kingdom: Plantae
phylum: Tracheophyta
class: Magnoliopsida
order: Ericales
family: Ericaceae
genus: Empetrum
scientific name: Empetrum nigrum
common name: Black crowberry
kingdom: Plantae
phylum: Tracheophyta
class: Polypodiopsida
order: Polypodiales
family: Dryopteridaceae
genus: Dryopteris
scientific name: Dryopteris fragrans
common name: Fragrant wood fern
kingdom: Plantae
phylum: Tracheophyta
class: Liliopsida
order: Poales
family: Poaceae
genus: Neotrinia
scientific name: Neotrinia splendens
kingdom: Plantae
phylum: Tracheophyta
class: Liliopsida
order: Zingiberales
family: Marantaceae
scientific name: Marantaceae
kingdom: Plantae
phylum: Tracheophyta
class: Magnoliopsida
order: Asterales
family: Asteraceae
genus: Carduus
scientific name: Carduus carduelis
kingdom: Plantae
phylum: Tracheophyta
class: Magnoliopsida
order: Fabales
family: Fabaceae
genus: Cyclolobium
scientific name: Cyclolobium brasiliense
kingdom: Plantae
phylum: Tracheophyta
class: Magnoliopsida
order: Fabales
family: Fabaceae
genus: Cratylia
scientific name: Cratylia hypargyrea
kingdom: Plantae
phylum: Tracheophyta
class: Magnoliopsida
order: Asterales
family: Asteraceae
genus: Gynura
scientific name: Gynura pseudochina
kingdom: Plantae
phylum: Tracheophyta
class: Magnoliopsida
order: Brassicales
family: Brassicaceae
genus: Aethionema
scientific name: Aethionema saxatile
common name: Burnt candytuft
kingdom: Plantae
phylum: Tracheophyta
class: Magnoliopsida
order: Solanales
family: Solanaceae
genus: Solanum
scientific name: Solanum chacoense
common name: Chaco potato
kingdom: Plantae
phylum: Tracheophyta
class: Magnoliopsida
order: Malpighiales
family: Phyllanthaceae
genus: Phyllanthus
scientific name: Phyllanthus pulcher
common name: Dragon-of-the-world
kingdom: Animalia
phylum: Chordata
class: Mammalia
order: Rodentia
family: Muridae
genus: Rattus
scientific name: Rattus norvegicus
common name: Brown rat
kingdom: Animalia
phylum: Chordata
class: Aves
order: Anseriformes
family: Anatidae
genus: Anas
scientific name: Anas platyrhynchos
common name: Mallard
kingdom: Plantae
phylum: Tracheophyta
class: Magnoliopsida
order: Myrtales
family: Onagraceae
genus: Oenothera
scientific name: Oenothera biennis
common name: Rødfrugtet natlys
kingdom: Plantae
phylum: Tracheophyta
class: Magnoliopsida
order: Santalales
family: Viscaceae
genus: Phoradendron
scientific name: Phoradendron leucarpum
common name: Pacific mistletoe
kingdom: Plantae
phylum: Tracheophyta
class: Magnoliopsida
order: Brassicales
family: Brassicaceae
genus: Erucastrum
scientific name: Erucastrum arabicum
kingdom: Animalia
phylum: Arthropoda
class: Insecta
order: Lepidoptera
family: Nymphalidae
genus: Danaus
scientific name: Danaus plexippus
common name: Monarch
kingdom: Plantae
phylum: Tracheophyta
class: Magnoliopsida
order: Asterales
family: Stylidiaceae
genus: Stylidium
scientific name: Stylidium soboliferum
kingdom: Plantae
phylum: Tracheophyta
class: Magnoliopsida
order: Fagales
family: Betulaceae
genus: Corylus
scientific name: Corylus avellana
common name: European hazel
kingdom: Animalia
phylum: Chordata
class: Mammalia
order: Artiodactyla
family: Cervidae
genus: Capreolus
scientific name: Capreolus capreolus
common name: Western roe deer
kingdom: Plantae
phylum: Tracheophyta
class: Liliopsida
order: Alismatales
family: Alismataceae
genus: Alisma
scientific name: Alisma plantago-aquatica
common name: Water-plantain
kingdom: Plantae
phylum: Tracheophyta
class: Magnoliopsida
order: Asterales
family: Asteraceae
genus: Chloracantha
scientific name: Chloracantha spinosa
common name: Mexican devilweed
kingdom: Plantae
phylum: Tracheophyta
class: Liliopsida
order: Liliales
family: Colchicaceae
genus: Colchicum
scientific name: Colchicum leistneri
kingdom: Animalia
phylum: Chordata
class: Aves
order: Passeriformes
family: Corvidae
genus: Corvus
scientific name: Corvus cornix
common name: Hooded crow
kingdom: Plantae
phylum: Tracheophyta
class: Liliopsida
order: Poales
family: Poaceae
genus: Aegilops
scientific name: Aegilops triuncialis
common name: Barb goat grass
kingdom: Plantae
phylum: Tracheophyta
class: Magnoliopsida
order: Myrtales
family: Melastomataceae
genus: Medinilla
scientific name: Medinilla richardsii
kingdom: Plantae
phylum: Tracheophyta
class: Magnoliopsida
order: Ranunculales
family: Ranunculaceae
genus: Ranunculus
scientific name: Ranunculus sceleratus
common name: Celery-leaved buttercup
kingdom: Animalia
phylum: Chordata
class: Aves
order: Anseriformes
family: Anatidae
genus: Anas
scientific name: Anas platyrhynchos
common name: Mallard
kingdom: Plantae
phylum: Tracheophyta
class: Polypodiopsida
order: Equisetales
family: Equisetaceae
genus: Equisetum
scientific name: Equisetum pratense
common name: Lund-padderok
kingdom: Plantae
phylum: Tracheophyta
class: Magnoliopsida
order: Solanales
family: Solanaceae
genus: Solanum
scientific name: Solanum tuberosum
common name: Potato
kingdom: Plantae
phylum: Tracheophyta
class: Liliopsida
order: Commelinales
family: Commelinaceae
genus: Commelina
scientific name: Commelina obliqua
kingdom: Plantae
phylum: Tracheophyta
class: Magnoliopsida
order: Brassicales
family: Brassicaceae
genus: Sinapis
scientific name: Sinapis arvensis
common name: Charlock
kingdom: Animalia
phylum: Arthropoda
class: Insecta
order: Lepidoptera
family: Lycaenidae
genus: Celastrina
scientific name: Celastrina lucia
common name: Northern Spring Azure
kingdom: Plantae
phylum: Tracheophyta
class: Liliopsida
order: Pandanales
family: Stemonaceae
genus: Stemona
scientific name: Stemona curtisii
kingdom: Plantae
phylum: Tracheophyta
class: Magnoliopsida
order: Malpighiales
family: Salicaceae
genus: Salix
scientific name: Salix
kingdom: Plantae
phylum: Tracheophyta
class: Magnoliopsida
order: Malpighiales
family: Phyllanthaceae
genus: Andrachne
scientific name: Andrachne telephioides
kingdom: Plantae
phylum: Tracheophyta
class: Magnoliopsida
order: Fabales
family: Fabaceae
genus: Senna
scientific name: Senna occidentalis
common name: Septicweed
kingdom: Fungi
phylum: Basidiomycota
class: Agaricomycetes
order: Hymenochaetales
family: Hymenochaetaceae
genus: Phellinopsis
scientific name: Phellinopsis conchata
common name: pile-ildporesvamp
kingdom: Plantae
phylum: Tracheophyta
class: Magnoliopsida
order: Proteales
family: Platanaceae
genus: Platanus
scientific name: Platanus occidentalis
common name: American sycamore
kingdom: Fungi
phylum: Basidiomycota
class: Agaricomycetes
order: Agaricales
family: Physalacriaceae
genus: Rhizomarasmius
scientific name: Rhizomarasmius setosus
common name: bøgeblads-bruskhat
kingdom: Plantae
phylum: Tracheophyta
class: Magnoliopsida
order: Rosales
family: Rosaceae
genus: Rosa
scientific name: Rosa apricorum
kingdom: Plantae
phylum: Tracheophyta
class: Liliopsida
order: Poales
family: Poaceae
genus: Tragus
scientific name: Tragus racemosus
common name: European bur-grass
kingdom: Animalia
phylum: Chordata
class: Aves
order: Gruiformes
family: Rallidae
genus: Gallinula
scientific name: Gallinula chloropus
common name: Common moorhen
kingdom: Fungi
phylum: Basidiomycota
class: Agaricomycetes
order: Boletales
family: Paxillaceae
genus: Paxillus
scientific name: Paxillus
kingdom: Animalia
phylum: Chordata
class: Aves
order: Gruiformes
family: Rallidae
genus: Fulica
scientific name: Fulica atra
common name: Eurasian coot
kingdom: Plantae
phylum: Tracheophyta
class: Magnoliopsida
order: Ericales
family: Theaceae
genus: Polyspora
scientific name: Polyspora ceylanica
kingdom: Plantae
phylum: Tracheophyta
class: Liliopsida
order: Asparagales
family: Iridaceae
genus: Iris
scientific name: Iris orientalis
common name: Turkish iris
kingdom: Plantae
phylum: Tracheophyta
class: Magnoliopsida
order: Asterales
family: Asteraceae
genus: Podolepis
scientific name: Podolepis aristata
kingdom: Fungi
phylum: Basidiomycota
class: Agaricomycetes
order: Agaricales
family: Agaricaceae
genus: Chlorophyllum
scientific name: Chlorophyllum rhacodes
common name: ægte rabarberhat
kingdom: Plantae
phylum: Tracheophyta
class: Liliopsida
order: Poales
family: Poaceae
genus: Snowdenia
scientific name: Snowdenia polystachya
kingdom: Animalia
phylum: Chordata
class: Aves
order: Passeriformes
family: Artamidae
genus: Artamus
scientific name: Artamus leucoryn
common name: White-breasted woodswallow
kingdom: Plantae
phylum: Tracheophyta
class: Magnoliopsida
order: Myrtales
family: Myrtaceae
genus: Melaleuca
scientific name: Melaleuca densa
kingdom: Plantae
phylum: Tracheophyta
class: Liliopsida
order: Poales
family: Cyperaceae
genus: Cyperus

+ + + + +

INSTRUCTIONS TO FOLLOW:
Update the lines from the start of the material through the line with "order: Polypodiales", replacing "phylum" with "division" and keeping everything else the same.

THE SOLUTION:
kingdom: Plantae
division: Tracheophyta
class: Magnoliopsida
order: Ericales
family: Ericaceae
genus: Empetrum
scientific name: Empetrum nigrum
common name: Black crowberry
kingdom: Plantae
division: Tracheophyta
class: Polypodiopsida
order: Polypodiales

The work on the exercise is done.